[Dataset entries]
[Start of section]
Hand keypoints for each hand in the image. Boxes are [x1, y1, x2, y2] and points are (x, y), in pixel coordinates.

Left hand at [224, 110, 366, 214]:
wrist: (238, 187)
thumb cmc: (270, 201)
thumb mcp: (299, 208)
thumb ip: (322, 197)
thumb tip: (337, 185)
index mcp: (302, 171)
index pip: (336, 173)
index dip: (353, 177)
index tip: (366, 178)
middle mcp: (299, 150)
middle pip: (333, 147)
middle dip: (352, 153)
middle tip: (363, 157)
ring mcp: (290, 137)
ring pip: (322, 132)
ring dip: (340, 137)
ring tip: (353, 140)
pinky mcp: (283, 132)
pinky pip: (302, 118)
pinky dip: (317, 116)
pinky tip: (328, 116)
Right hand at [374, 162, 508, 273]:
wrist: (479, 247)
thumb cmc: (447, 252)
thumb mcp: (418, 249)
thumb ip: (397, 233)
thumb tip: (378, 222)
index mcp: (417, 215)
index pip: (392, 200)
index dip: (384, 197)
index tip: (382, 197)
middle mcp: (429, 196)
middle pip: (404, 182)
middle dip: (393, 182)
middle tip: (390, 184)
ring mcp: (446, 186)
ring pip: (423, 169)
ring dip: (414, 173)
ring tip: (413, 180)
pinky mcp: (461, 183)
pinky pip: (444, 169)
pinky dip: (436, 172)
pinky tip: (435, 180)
[End of section]
_The task:_ Which lines run from the one containing "middle tip: (390, 184)" to the end of the records? Transcribe exactly those, both ends included.

_Written response:_
middle tip: (390, 184)
ring mcp: (446, 186)
ring pip: (423, 169)
ring dip: (414, 173)
ring tip: (413, 180)
pinky mcp: (461, 183)
pinky pip: (444, 169)
pinky dip: (436, 172)
pinky tip: (435, 180)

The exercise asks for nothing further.